───── INPUT FOR THIS TASK ─────

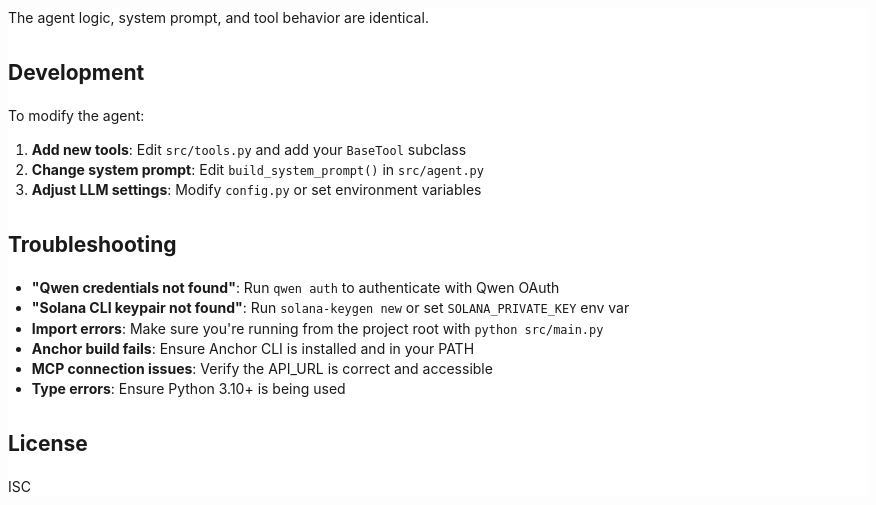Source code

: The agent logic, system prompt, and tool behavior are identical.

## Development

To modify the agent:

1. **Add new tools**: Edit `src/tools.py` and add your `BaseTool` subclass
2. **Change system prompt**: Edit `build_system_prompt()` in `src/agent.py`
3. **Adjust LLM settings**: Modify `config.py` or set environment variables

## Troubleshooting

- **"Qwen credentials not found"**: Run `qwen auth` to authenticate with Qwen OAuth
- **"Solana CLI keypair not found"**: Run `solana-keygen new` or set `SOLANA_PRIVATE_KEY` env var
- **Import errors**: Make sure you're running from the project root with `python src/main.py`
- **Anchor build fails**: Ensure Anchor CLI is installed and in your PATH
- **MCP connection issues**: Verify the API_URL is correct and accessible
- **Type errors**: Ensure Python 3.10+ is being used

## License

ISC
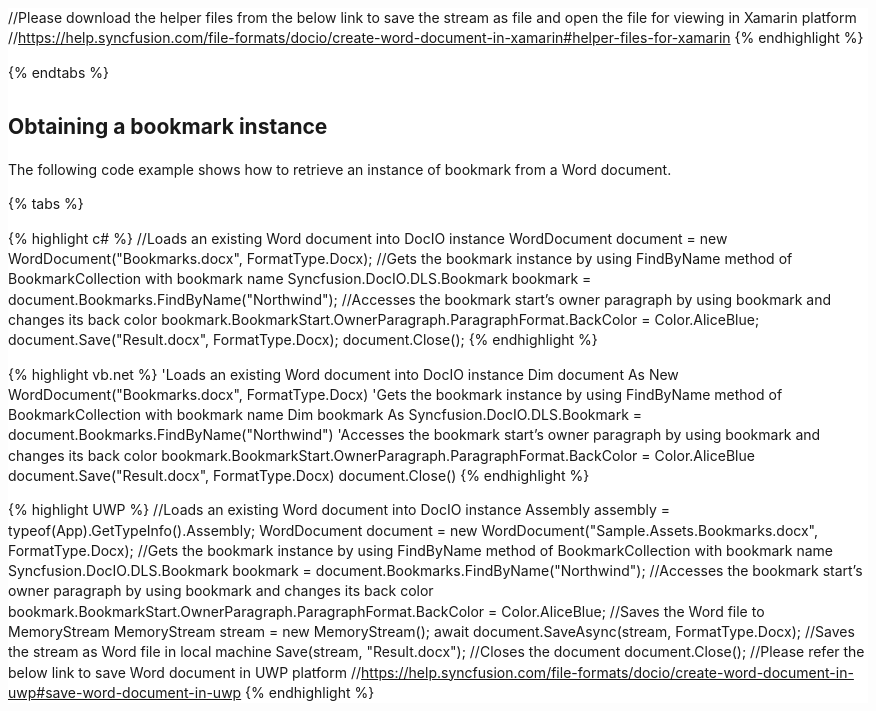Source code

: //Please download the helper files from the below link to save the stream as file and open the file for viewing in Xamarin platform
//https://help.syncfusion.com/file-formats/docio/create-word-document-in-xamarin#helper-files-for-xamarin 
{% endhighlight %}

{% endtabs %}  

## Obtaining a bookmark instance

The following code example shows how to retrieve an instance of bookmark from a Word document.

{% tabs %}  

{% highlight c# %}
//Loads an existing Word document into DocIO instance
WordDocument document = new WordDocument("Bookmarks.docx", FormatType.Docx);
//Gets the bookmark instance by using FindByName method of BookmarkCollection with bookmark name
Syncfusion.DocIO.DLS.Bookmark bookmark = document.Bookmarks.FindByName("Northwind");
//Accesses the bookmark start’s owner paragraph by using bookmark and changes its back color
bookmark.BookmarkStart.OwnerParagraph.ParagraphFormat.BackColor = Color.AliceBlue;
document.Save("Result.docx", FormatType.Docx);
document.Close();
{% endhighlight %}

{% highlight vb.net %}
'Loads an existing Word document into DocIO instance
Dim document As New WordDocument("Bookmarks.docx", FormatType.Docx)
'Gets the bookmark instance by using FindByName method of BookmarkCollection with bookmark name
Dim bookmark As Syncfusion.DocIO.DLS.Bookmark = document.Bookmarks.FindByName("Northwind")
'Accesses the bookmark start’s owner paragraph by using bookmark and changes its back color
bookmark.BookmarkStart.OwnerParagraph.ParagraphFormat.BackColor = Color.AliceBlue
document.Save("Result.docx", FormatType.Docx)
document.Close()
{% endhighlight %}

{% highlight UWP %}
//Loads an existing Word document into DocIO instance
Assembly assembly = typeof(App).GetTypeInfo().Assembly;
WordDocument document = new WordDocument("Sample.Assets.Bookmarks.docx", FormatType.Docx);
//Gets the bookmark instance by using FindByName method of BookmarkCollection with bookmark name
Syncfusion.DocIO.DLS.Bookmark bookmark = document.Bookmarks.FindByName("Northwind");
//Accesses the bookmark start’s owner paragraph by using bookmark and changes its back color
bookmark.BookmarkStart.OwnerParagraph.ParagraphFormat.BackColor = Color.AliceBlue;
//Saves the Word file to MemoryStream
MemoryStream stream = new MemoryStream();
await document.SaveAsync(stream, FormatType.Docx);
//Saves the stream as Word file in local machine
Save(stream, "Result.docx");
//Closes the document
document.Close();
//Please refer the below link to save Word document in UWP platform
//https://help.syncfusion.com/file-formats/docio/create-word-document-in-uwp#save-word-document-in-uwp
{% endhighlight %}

─────

WHAT TO DO:
Pull out each line of the records above that contains the string "agent".

ANSWER AREA:
: The agent logic, system prompt, and tool behavior are identical.
To modify the agent:
2. **Change system prompt**: Edit `build_system_prompt()` in `src/agent.py`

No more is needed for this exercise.